5 thoughts on “What’s up?”

  1. Because CCC is not a (federal, for tax purposes) non-profit and does not file a 990 form, we don’t have a very clear picture of its internal financials. However, CCC’s new annual report has some other interesting numbers, in addition to those you cite above: http://www.copyright.com/content/dam/cc3/marketing/documents/pdfs/annual-report.pdf

    The report indicates that CCC took in (revenue) of $272.9 million for 2013, and paid out royalties of $188.7 million. That means that $84.2 million remained with CCC.

    Assuming that almost all incoming revenue is from licensing fees,what’s more interesting is that it means that for every dollar of license fee, about $0.30 is kept by CCC. Not a bad margin.

    How does CCC use all of that remaining $84.2 million? Of course, CCC has to take a cut to run its business. But how much, and for how large or an organization? In that same report we see that CCC claims to collect $939,000 in revenue per FTE. Dividing that number into the total revenue for the year ($272.9 million), it appears that CCC has around 290 full time employees.

    If I’m reading any of this wrong, someone please correct me.

  2. Well said, as usual. For the past few years, I have been giving the copyright-owner industry some benefit of the doubt in trying to understand their occasional back-asswards actions, like filing tens of thousands of lawsuits against individuals for infringing downloads of songs and movies, or initially refusing to negotiate with libraries to “loan” e-books. I have repeatedly said, “They are scared by changing technology, and legitimately so; sometimes they have just gone about addressing those fears in non-productive ways.”

    However, it is becoming increasingly clear that, as Kevin posits, at least some segments of the copyright-owner industry are simply in it for GREED. It is the only thing that can explain continued pursuit of behavior like this lawsuit. The plaintiff’s position shows a complete disregard for the law and the very basis of the law, the Constitutional purpose served by and supporting the law, and the balance of owner rights & user rights embedded in the Constitution.
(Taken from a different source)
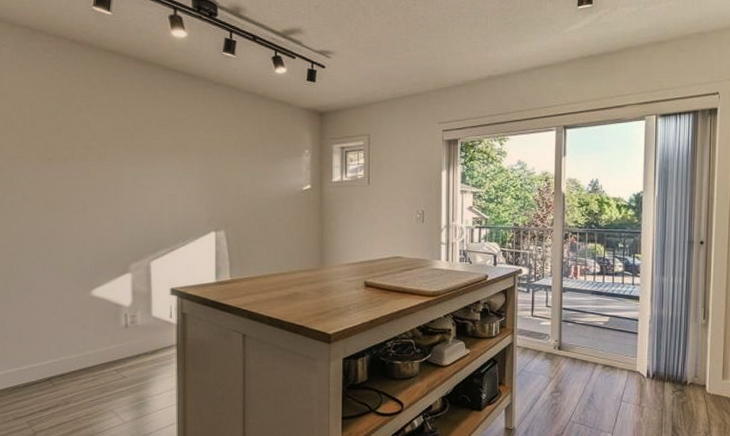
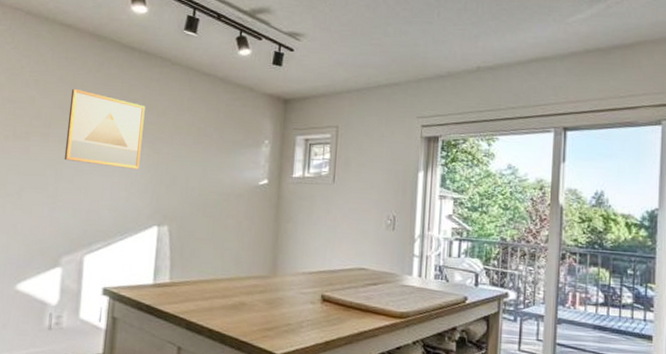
wall art: none [122,110,193,182] -> present [64,88,145,169]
    And why is the library world being so quiet about the CCC’s role in this lawsuit?? Is it because the CCC is paying library associations to market to their members in various ways? Are we afraid to offend them? Or have we not spread the word widely and loudly enough?
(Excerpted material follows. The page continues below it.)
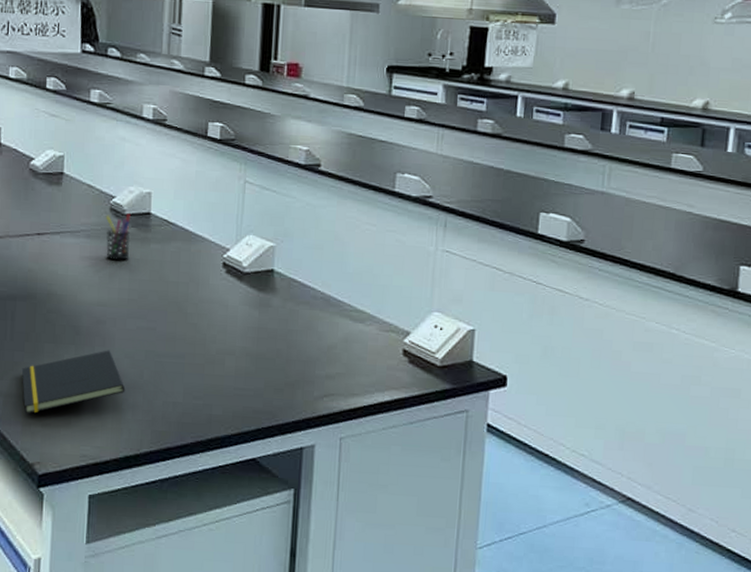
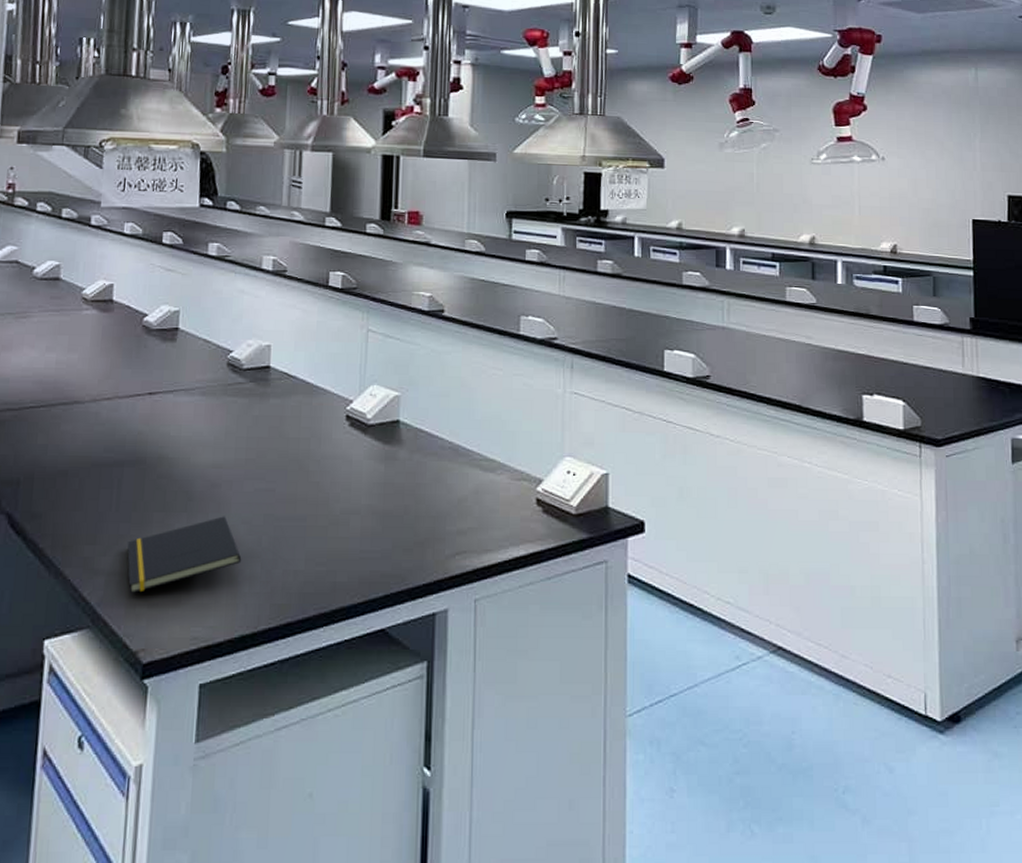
pen holder: present [105,213,131,261] -> none [222,368,249,419]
  3. What percentage of Duke University Press’ revenue comes from licensing/permission fees? What has been the five year or ten year pattern of that revenue stream?

  4. You write that “very little of the $188.7 million that the CCC distributed to rights holders in FY 13 actually goes to creators” but how do you know that exactly? It’s pretty standard, I think, for scholarly book contracts to split income 50/50 for such subsidiary rights. For journals, it’s probably different, but there’s no way of knowing how pie is sliced up here — or is there?

    1. Of course there is; talk to scholarly authors, which is something I do all the time. Most have never seen a check for permission royalties, at least from article publications. And when they do, it is a matter of a few dollars. What it is not, ever, is an incentive to create more scholarly works.